### [EXERCISE TEXT]
E-cigarettes and related products are currently sold under the name Smoke To Live: The Electronic Cigarette from a kiosk in the Natick Mall and can be purchased at several area tobacconists, package stores and from on-line sites.
Dvora Lieberman, regional manager for Smoke To Live, which operates in Massachusetts and three other states, said company policy prohibits sales to anyone under 18.
“If someone looks underage, we instruct our vendors to ask for IDs,’’ she said in a telephone interview. “If you’re going smoke cigarettes, e-cigarettes are better but they’re still addictive. It’s still a stimulant.’’
Lieberman said e-cigarettes can “definitely’’ help smokers quit traditional cigarettes which have many more harmful chemicals and they also provide “the option of reducing nicotine all the way down to zero if you want to quit.’’
She said e-cigarettes are also less harmful because they don’t burn and damage skin tissue and reduce the unpleasant tastes, smells and coughing associated with conventional cigarettes.
Speaking from her Framingham office, Gouveia expressed support for Sanchez’ bill’s prohibition of using e-cigarettes in places where smoking is outlawed, such as the workplace and high school campuses.

### [TASKS TO PERFORM]
1: In the passage on e-cigarettes, where is the Smoke To Live kiosk located?
2: Copy word for word the stretch of the passage on e-cigarettes from "Speaking from her" through "high school campuses.".

### [DATA TO EXAMINE]
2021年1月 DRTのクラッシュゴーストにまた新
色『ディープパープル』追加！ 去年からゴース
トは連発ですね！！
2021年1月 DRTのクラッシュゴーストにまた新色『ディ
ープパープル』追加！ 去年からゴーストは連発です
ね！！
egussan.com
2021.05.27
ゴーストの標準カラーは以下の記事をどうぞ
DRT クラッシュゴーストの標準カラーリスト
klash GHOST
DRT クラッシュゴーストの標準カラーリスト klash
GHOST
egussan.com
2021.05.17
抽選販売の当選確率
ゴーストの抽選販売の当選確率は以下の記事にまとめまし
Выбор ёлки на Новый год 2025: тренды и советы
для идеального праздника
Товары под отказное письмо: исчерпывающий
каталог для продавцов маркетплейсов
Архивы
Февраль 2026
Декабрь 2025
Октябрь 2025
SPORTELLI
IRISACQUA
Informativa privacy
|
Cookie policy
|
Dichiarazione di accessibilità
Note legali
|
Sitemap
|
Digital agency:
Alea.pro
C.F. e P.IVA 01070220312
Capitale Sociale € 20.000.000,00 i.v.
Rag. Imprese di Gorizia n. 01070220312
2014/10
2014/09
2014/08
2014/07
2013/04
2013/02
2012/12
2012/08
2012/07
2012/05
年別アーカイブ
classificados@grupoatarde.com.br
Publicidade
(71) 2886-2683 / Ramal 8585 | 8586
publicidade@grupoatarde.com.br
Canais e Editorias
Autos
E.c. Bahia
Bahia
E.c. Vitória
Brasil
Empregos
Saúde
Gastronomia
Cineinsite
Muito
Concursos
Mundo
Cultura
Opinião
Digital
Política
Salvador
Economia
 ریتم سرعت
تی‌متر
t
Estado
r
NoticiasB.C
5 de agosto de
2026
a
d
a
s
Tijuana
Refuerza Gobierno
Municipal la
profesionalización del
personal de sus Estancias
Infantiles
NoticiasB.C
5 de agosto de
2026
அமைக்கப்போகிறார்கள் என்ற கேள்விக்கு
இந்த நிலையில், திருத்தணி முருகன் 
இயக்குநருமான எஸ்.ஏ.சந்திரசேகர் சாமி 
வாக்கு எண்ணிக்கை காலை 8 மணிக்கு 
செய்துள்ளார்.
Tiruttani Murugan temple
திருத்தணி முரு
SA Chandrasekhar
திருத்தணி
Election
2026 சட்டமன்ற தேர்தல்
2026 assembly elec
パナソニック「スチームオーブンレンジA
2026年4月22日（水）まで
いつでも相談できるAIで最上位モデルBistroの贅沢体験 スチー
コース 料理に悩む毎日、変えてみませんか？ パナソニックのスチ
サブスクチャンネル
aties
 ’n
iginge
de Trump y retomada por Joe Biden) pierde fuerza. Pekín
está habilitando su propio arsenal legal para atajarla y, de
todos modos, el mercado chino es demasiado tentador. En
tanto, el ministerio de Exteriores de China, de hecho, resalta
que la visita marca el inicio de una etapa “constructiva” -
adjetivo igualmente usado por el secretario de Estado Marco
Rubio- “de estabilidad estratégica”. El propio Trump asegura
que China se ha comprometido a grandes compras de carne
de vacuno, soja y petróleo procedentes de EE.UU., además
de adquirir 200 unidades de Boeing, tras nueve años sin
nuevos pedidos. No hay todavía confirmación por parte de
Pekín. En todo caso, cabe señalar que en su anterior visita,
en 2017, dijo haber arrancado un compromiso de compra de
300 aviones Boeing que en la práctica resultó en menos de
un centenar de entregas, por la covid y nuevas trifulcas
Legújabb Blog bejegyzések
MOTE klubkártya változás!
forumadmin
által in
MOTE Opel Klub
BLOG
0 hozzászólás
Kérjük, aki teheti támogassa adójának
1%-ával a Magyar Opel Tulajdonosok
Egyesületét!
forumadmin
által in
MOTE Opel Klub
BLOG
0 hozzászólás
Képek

### [ANSWERS TO THE EXERCISE]
1: In the Natick Mall.

2:
Speaking from her Framingham office, Gouveia expressed support for Sanchez’ bill’s prohibition of using e-cigarettes in places where smoking is outlawed, such as the workplace and high school campuses.